* **Extract**
From left: WTC, the cast of MDLNY (top), the dangling crane atop One57 (bottom) and Barclays Center.
In 2012, One57 rose, and Dewey & LeBoeuf collapsed. The World Trade Center topped out, and Manhattan Apartments bottomed out. The Barclays Center brought stars to Brooklyn, and Bravo TV made celebrities of a trio of telegenic brokers. Read on for our choices for the top 10 real estate stories of the year.
Hurricane Sandy packs a punch
A house in the Rockaways, after Hurricane Sandy
The so-called “superstorm” that bore down on New York City in the early morning hours of October 29 killed more than 100 people along the Eastern seaboard — 43 in New York City alone — damaged or destroyed nearly 400,000 homes in the tri-state area, and left millions without power and basic services. Hurricane Sandy also dealt an unprecedented blow to the city’s public infrastructure — causing the longest weather-related shutdown in the history of the subway system. Parts of Staten Island and the Rockaways were among the city’s hardest hit residential neighborhoods. And in Lower Manhattan, Sandy shuttered as much as 35 million square feet of downtown office space. Six weeks on, some 11 million square feet of downtown office remained closed, according to figures compiled by the real estate services firm Jones Lang Lasalle. (Despite the flooding experienced in New York’s coastal neighborhoods, Mayor Bloomberg remains a proponent of developing the city’s waterfront.) Among the most enduring images of the storm: the crane that was being used to build Extell’s luxury residential tower One57 — broken and dangling precariously above Midtown.
One57 rising in Midtown
Not since architect Robert A.M. Stern’s neoclassical tower rose at 15 Central Park West has an apartment building created such a buzz. But One57, the glassy condo tower going up at 157 West 57th Street, is poised to become as instantly iconic as its limestone neighbor. Designed by the Pritzker Prize-winning architect Christian de Portzamparc, the Extell Development project overlooking Central Park has been billed as a “billionaires’ club,” due to the sheer number of building buyers who rank among the world’s wealthiest individuals. In February, Extell launched sales, and there are reportedly now more than $1 billion worth of condominiums currently under contract at One57. The two penthouses — one 11,000-square-foot apartment on the highest floor and another, even larger unit with a glass-screened terrace a few floors below — are both under contract for upward of $90 million, making them the priciest New York City homes ever sold. The building’s first 30 stories will be a Park Hyatt Hotel. The 60 top floors will be luxury condos, which are expected to begin closing late next year. Real estate observers said they do not expect that the high-profile crane collapse at the construction site to deter buyers.

* **Exercise requirements**
1) In the real estate roundup, what price are the two One57 penthouses under contract for?
2) Write the next section of the real estate roundup, starting after its final sentence about the crane collapse.

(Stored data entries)
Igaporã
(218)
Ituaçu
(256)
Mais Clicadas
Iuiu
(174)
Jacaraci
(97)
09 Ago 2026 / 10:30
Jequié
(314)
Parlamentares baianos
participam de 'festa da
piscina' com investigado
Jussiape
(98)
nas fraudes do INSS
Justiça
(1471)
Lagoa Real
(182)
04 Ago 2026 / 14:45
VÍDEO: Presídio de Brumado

* **Responses by item number**
1) Upward of $90 million each.

2)
Barclays Center opens
Brooklyn’s Barclays Center
Brooklyn hadn’t had a major league sports team since 1957, when the Dodgers decamped for Los Angeles. The Barclays Center, an 18,000-square-foot SHoP Architects-designed arena that opened in September in Prospect Heights, has changed that. The Nets, the NBA team formerly of New Jersey, opened their season at Barclays as the rebranded Brooklyn Nets. And in October, the NHL’s Islanders announced that they would be moving to the borough, from Long Island, in 2015. The arena, a major component of Forest City Ratner’s long-awaited Atlantic Yards project, gives the city another large concert venue; Jay-Z, Barbra Streisand and Leonard Cohen have all performed there since it opened. And already, real estate brokers have reported the stadium influencing demand for retail space in the surrounding area. Late this year, ground was broken nearby on Atlantic Yards’ first residential tower, which will rise 32 stories and house 181 below-market-rate units and 182 market-rate apartments. The developer plans to use modular construction on the 11 residential buildings planned for the site.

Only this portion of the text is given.